Information aus dem Wahlkreis

Jahrhunderthochwasser auch in der Prignitz

Man kann es kaum in Worte fassen, wenn man sich die Leistungen der vielen Menschen vor Ort vergegenwärtigt. Waren es die Einwohnerinnen und Einwohner der gefährdeten Orte, viele Freiwillige aus Ost und West, die Kameraden der Freiwilligen Feuerwehr aus dem ganzen Land, die Mitarbeiterinnen und Mitarbeiter des THW, DRK, Volkssolidarität, AWO, Johanniter und nicht zu vergessen, die Angehörigen von Polizei, BGS und der Bundeswehr. Sie alle vollbrachten in den Tagen des Hochwassers große Leistungen.
Nicht zu vergessen die Landwirtschaftsbetriebe, die nicht nur Haus und Hof vor dem Hochwasser schützen mußten, sondern auch noch insgesamt 18.000 Rinder (7600 Milchkühe), 1000 Schweine, 3000 Schafe und 48.000 Masthähnchen evakuieren mußten. Die Tiere konnten rechtzeitig in Sicherheit gebracht werden, trotzdem sind Einkommensausfälle durch Leistungsabfall der Tiere und Nachfolgeschäden durch das Qualmwasser auf Acker- und Weideflächen in Millionenhöhe entstanden. Eine unbürokratische Soforthilfe für die betroffenen Menschen und Unternehmungen ist dringend nötig.
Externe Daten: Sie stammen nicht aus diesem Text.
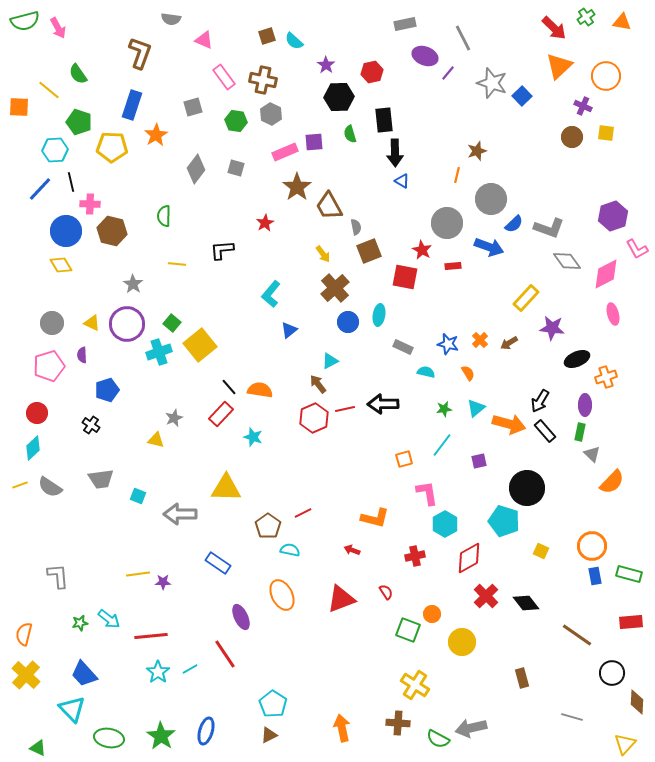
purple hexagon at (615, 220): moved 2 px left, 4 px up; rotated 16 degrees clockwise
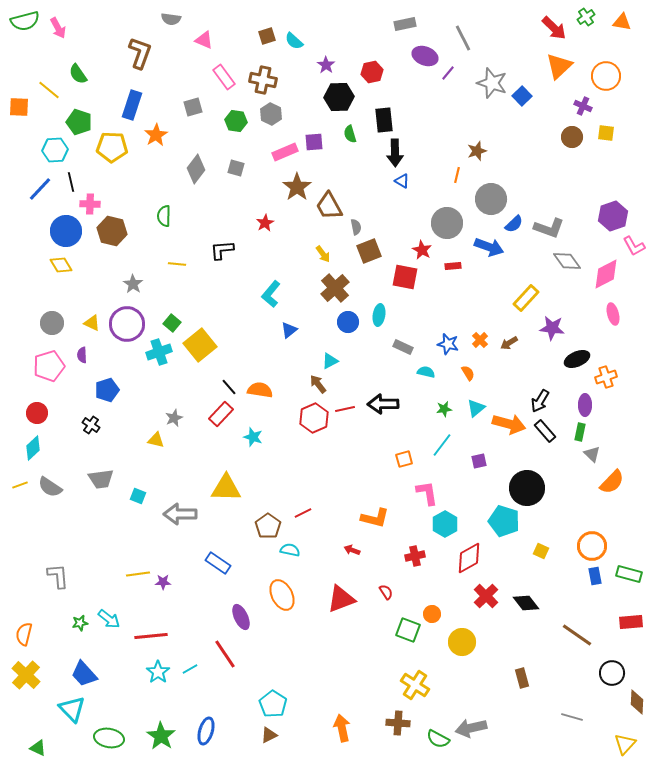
pink L-shape at (637, 249): moved 3 px left, 3 px up
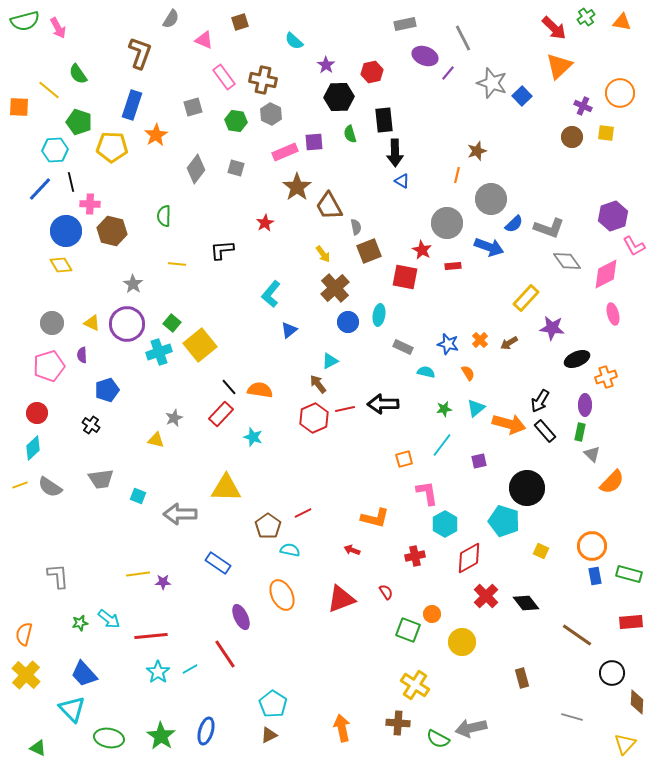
gray semicircle at (171, 19): rotated 66 degrees counterclockwise
brown square at (267, 36): moved 27 px left, 14 px up
orange circle at (606, 76): moved 14 px right, 17 px down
Wir brauchen aber auch einen Moment des Innehaltens und Nachdenkens, damit beim Wiederaufbau der vom Hochwasser geschädigten Regionen nicht die gleichen Fehler, die vielleicht zu dieser Katastrophe beigetragen haben, wiederholt werden. Wir sollten nachdenken, über eine andere Fluss-, Verkehrs- und Klimaschutzpolitik.